**Task brief**
Output the listing word for word, minus images.

|---|

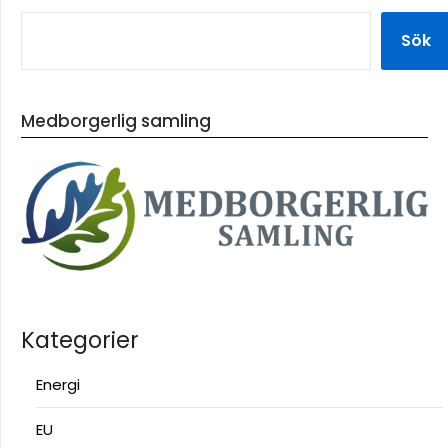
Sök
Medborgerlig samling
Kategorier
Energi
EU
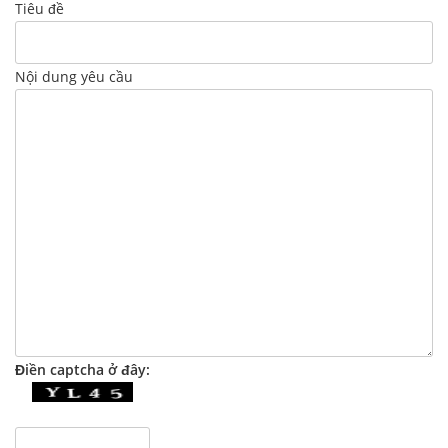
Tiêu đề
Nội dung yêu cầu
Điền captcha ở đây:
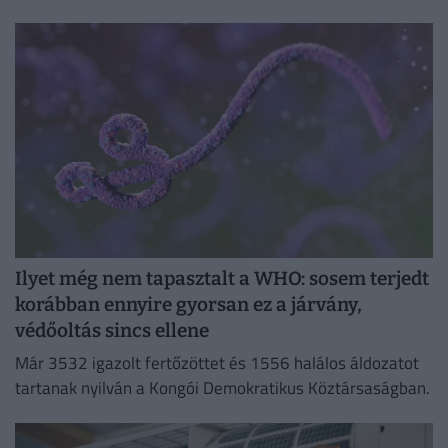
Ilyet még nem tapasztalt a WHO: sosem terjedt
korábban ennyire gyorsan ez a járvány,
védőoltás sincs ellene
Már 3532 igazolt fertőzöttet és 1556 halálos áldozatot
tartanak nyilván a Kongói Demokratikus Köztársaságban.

|---|

**Answer to this problem**
Sök
Medborgerlig samling
Kategorier
Energi
EU
Tiêu đề
Nội dung yêu cầu
Điền captcha ở đây:
Ilyet még nem tapasztalt a WHO: sosem terjedt
korábban ennyire gyorsan ez a járvány,
védőoltás sincs ellene
Már 3532 igazolt fertőzöttet és 1556 halálos áldozatot
tartanak nyilván a Kongói Demokratikus Köztársaságban.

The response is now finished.